Problem one is sluggish economic growth. Washington has increased foreign aid and encouraged American investors by lifting sanctions. But the moves haven't spurred economic activity in one of Asia's last untapped markets.
Myanmar ranks 170th out of 190 nations in the World Bank's ease-of-doing-business rankings, and third-worst globally for contract enforcement. Foreign investment dropped almost a third between April 2016 and April 2017, according to Myanmar government figures, with no new US projects.
Problem two is human rights. Western nations in March backed a UN fact-finding mission on reported atrocities against Myanmar's downtrodden Rohingya Muslims.
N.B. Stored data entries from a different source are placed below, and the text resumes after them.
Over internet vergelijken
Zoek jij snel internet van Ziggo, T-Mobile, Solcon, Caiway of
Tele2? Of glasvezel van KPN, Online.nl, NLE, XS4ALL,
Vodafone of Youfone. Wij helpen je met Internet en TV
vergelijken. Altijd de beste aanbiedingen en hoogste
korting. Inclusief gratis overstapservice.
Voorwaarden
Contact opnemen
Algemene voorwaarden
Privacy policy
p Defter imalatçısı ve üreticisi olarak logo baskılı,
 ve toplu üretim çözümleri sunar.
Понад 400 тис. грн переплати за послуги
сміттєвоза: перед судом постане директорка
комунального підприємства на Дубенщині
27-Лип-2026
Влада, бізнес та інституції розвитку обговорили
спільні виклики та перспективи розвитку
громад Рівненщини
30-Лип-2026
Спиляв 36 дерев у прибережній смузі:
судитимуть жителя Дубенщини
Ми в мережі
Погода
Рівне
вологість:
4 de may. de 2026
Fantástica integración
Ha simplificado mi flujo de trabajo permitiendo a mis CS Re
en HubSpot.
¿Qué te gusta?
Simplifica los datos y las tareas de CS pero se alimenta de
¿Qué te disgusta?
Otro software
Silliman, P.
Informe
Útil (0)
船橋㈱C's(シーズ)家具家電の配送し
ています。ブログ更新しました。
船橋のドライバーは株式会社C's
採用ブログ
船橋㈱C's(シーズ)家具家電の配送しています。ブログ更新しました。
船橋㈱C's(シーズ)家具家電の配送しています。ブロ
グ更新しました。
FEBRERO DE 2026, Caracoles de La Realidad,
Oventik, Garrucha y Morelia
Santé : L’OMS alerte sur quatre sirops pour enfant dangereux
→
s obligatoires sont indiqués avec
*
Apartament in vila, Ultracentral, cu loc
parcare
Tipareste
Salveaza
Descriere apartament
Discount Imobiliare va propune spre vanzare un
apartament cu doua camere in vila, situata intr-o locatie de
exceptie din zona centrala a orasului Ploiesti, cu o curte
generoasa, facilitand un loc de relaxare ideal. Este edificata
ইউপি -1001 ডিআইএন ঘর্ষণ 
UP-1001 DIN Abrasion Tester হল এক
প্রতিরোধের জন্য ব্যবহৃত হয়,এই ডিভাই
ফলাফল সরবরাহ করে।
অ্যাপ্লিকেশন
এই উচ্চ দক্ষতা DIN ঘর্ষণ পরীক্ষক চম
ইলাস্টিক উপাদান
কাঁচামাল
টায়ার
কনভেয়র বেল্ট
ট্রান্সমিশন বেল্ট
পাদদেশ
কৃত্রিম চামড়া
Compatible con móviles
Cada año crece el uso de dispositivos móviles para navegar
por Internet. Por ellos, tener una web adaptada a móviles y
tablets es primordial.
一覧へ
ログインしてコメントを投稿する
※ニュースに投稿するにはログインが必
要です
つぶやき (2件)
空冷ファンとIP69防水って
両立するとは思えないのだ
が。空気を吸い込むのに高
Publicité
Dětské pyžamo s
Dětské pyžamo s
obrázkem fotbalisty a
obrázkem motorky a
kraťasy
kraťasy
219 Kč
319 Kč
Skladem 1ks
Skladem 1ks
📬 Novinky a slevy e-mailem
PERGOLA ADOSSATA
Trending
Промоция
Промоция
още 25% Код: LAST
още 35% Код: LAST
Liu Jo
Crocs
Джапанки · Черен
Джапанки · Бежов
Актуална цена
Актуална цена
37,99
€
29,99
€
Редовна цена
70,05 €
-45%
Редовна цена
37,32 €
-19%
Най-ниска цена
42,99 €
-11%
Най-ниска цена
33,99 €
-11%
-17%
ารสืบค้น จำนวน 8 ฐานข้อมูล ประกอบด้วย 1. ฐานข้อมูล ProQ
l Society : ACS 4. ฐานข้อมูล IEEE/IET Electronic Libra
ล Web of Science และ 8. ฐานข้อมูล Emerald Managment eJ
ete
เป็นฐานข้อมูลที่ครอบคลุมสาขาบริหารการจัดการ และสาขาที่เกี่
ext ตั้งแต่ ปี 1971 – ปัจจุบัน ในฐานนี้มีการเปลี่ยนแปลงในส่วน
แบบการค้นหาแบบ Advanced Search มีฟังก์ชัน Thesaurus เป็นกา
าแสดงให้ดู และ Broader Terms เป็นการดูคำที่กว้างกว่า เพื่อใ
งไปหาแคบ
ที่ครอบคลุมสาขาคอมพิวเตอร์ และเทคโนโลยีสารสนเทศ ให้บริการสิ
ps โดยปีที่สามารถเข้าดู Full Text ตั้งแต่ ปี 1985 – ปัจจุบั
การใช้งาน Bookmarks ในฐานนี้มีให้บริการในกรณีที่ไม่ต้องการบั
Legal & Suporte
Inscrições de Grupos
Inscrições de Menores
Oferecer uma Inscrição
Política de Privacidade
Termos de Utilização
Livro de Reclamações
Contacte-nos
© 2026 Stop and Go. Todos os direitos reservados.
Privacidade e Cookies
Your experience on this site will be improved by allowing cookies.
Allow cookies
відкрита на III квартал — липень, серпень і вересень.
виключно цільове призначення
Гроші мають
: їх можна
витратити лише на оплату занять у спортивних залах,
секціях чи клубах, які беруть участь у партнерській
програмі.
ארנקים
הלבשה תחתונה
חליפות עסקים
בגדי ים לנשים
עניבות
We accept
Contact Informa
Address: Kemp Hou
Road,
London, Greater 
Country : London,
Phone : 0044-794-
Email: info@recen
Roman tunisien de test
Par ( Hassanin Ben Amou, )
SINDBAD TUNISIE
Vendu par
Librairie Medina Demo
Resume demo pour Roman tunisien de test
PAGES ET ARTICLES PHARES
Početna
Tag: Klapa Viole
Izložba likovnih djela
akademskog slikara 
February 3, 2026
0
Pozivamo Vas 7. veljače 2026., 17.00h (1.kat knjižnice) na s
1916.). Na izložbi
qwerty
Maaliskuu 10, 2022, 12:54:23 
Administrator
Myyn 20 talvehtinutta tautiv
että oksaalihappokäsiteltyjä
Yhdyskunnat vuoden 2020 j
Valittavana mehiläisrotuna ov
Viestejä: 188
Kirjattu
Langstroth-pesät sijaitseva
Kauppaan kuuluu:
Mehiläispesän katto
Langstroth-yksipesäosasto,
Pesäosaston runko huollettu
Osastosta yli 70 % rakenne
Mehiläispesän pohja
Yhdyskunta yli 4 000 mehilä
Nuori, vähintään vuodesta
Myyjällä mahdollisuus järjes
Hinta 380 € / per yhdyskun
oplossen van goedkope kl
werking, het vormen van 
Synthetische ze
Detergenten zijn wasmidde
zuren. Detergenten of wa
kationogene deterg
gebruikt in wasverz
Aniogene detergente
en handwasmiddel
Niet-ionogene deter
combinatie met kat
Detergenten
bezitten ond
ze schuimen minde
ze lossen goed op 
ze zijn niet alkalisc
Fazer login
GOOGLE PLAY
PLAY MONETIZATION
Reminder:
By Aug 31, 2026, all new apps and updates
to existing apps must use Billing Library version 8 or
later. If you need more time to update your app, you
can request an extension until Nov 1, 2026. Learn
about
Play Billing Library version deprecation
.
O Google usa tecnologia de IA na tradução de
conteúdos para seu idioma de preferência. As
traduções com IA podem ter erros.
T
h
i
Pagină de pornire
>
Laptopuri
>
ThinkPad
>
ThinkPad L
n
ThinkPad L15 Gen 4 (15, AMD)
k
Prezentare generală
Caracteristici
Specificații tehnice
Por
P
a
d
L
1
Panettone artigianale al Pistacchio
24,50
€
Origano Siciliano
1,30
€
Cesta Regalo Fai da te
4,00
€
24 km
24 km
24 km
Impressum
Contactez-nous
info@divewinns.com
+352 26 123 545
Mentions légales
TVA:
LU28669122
Suu Kyi opposed the idea, tarnishing her international reputation.
Problem three is ethnic conflict. Suu Kyi has prioritised resolving Myanmar's decades-long wars between the army and ethnic rebels, with little success. She tried again this week, bringing rebel groups together for talks with the government and military.
China has leverage with rebels near its border and says it supports peace. Resolution, however, hinges on Myanmar's willingness to cede power to minorities and facilitate greater federalism.
On economic development, China faces wary Burmese citizens. Chinese projects have uprooted villagers and hurt the environment, factors that led Myanmar in 2011 to suspend a $3.6 billion dam primarily funded by Chinese energy interests. The suspension remains a sore point.
Mitchell, the former Obama envoy, warned of a larger strategic setback for the US
Failing to consolidate Myanmar's transition would tell the region's autocratic governments they were right, he said, that "democracy doesn't work in Asia".